In a statement, Intel CEO Paul Otellini said that his company's results "reflected a continuing tough economic environment." While we unfortunately haven't heard any word on the company's first venture into the smartphone market, Otellini did say, "we're pleased with the continued progress in Ultrabooks and phones and excited about the range of Intel-based tablets coming to market." We'll be listening in to Intel's Q3 earnings call, which starts at 5 p.m. ET, and we'll update here with any more details that come out of it.

Update: Intel just finished up its investor call, and unfortunately there was very little discussion of the company's move into mobile — the only thing Otellini had to say was that Intel was "continuing to make progress in handhelds." He did have plenty to say about the upcoming Windows 8 onslaught, noting that Intel expected to see more than 140 Core-based ultrabooks, 40 of which would be touch-capable. Of those, a dozen or so would be "convertibles" — the laptop-tablet hybrid we're starting to see so much of. He also addressed whether the ongoing weakness in the PC market was a result of the rise of tablets or consumers waiting for Windows 8.

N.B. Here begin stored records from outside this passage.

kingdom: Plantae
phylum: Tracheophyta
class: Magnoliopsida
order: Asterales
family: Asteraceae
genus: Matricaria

Otellini acknowledged that there are a lot of new variables to account for, but it was too soon to say whether PCs would return to previous growth levels or whether tablets were permanently impacting the market. "We honestly won't know for 12 months," Otellini admitted. He did say that he's "very excited" about Windows 8, saying that it'll bring "touch into the mainstream for the first time." While it's too soon to tell whether or not consumers will embrace the new paradigms that Windows 8 brings to the table, Otellini said that he's "very optimistic." He even revealed a bit of frustration with the forecasting of whether or not consumers would adopt Windows 8, saying "the darn thing hasn't even launched yet" — but obviously Intel is hoping it'll be a hit.